J'ai découvert, en lisant Le Rêve dans le pavillon rouge, que les dominos chinois 骨牌 [gǔ pái], étaient différents des dominos de notre enfance ; au nombre de 32 (et non de 28, comme les nôtres), ils se divisent en trois groupes, les "supérieurs" 长牌 [chángpái], que l'on appelle aussi "civils", les "inférieurs" 短牌 [duǎnpái], qu'on appelle aussi "militaires", et les "divers" 杂牌 [zápái]. A la différence des nôtres, les dominos sont bicolores (dans le roman, les points sont rouges et bleus), et certains sont pourvus d'un sens symbolique.
Chaque domino représente l'un des 21 résultats possibles du lancer de deux dés dont les faces seraient numérotées de 1 à 6 (d'où la séparation horizontale des dominos en deux parties) ; dix de ces combinaisons, dites "militaires", sont présentes une seule fois dans le jeu [ce sont les combinaisons 3-6, 4-5 ; 2-6, 3-5 ; 2-5, 3-4 ; 2-4 ; 1-4 , 2-3 ; 1-2 ] ; les onze autres, dites "civiles", sont présentes en double dans le jeu [ce sont les combinaisons 6-6, 1-1, 4-4, 1-3, 5-5, 3-3, 2-2, 5-6, 4-6, 1-6, 1-5], ce qui porte le nombre de tuiles à 32.
Le nom et la valeur des dominos "militaires" sont simplement fonction du nombre total qu'ils représentent : le domino 3-6 et le domino 4-5 seront ainsi appelés "neuf" et les "neuf" l'emportent sur les "huit" (3-5 ; 2-6). Les dominos "militaires" de même valeur constituent des "paires". Les dominos civils qui ont la même valeur numérique que les dominos militaires ne peuvent pas s'apparier avec eux. Le domino 2-4 et le domino 1-2, qui sont seuls de à représenter le nombre 6 et le nombre 3 dans la série des dominos "militaires" s'apparient entre eux (les dominos 3-3 et 1-5 qui représentent également ce nombre 6 sont des dominos "civils" qui ne peuvent donc s'apparier avec des dominos "militaires"). Mis à la suite l'un de l'autre, en dépit de leur faible valeur numérique, ils constituent la plus haute "paire" 至尊 [zhì zūn] "sa majesté impériale", dans la variante cantonaise du jeu.

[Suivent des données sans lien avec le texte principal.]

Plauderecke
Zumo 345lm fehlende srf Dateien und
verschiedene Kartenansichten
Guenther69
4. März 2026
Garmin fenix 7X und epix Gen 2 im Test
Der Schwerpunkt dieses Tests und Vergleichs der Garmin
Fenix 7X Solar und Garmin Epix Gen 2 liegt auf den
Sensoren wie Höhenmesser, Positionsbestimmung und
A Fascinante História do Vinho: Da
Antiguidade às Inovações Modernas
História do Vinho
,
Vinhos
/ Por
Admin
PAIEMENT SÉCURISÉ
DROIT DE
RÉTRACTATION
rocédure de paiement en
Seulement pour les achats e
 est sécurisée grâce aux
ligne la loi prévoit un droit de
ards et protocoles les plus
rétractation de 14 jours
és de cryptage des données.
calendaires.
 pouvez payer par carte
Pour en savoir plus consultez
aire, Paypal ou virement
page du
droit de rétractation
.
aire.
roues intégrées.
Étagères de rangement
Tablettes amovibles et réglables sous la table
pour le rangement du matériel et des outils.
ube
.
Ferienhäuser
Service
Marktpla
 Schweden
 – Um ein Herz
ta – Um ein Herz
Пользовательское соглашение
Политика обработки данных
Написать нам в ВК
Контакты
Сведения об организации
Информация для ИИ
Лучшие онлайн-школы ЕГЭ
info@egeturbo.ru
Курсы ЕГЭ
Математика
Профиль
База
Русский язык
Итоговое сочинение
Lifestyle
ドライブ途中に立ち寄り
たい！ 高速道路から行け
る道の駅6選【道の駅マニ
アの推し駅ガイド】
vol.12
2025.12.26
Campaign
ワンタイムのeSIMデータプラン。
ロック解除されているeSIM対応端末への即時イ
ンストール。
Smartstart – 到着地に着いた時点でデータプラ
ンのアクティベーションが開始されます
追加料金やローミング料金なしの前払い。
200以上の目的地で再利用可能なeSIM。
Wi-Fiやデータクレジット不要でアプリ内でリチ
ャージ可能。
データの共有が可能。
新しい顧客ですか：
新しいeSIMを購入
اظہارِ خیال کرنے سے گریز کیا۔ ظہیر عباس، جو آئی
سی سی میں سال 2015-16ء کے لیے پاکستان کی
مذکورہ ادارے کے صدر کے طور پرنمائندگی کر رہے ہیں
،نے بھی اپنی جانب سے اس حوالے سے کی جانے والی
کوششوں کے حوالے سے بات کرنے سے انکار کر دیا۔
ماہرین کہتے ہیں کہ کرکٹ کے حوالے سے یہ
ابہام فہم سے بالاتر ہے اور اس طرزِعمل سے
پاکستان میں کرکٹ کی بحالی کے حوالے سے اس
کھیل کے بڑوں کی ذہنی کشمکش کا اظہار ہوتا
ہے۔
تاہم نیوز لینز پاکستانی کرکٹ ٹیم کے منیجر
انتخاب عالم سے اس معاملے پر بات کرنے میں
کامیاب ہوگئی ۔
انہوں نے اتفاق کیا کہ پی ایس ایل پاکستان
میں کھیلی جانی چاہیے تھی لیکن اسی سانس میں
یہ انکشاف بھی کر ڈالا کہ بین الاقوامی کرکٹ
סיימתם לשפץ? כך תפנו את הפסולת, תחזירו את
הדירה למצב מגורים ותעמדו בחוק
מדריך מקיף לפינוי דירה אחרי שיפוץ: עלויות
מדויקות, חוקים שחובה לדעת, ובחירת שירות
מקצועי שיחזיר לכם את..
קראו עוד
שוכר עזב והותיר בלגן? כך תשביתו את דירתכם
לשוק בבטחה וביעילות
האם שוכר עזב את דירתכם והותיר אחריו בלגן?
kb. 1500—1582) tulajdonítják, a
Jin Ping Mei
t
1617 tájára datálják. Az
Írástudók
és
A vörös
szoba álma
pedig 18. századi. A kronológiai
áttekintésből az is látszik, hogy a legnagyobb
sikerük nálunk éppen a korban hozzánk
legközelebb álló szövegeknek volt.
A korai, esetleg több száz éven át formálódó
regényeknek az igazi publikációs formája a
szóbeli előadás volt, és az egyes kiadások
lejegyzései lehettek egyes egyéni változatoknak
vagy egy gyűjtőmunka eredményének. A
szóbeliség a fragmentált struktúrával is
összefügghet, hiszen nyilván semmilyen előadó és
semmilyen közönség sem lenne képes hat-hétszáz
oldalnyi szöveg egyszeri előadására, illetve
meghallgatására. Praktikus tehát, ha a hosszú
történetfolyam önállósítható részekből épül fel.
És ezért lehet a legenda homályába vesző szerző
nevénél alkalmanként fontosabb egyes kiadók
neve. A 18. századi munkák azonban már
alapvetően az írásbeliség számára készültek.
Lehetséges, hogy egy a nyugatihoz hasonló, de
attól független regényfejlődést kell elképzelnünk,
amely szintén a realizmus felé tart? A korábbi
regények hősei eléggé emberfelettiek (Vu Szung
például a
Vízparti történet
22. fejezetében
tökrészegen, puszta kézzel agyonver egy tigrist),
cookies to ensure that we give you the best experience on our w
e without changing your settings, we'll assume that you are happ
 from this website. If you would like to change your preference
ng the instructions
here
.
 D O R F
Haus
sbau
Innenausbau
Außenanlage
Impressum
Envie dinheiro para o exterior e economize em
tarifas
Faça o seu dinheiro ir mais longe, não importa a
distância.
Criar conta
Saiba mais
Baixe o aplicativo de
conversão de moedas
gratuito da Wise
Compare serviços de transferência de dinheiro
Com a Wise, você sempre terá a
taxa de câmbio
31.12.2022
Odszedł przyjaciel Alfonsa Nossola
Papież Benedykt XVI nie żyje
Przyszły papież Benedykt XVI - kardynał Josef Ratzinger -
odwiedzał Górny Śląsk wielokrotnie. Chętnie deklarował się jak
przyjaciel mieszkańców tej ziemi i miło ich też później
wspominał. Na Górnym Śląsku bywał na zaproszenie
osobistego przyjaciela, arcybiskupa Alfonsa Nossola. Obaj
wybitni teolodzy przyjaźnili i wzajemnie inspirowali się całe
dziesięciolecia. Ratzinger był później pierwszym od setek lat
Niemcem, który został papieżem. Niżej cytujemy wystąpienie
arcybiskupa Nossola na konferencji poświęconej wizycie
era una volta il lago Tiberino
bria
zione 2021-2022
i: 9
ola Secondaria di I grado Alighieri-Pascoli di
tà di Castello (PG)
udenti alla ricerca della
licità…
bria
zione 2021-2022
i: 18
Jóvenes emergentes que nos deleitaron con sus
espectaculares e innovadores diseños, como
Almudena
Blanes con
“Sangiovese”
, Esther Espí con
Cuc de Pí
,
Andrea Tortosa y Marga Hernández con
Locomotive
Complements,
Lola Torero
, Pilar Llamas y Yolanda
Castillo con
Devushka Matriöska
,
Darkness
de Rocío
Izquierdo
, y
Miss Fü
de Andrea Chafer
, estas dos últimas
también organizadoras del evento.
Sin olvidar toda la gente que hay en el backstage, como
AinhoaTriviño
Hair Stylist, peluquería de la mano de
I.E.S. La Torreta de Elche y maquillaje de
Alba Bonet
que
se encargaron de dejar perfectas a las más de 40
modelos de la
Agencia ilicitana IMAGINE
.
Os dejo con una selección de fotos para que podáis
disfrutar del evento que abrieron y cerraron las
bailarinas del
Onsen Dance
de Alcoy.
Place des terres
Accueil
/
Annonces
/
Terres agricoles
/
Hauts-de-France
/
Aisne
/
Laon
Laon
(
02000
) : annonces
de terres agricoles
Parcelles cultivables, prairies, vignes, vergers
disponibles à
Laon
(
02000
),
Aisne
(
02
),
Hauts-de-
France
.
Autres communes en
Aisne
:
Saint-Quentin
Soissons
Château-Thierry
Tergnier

Chacun des dominos "civils" porte un nom symbolique : le double six, peint en rouge et en bleu, symbolise le Ciel, 天 [tiān] ; le double un, la terre, 地 [dì] ; le double quatre, l'homme, 人 [rén] ; le un et le trois, l'oie domestique 鵝 [é] ou l'harmonie 和 [hé] ; le double cinq - dont le point central est rouge et les quatre points périphériques blancs ou bleus -, la fleur du prunier des frimas, 梅花 [méi huā] ; le double trois, la robe longue des hommes 长衫 [cháng shān] (pour l'homophonie approximative de trois [sān] et de robe [shān]) ; le double deux est le banc, 板登[bǎn dèng], le cinq et le six, la hache 斧头 [fǔ tóu] ; le quatre et le six, le paravent de brocart, 屏 [píng] ou le dix à tête rouge , 红头十 [hóng tóu shí] ; le un et le six, le sept aux grandes jambes, 高脚七 [gāo jiǎo qī] ; le un et le cinq, le solitaire faisant versant de l'eau gouttte à goutte, 伶淋六 [líng lín liù] (la métaphore évoque la position des points et l'association du six avec la chance pour son homophonie avec le verbe "couler").
La valeur des dominos civils est elle aussi symbolique : le Ciel l'emporte sur la Terre qui l'emporte sur l'homme etc. (le joueur doit retenir la séquence dans l'ordre).
Dominos militaires et dominos civils se combinent pour former des paires plus ou moins fortes. La pièce "militaire" la plus forte étant le neuf et la pièce "civile" étant le Ciel, le jeu s'appelle également 天九 [tiān jiǔ] (Ciel-neuf), les autres combinaisons sont la terre et le huit 地八 [dì bā], l'homme et le sept 人七 [rén qī], l'oie et le cinq 鵝五 [é wǔ].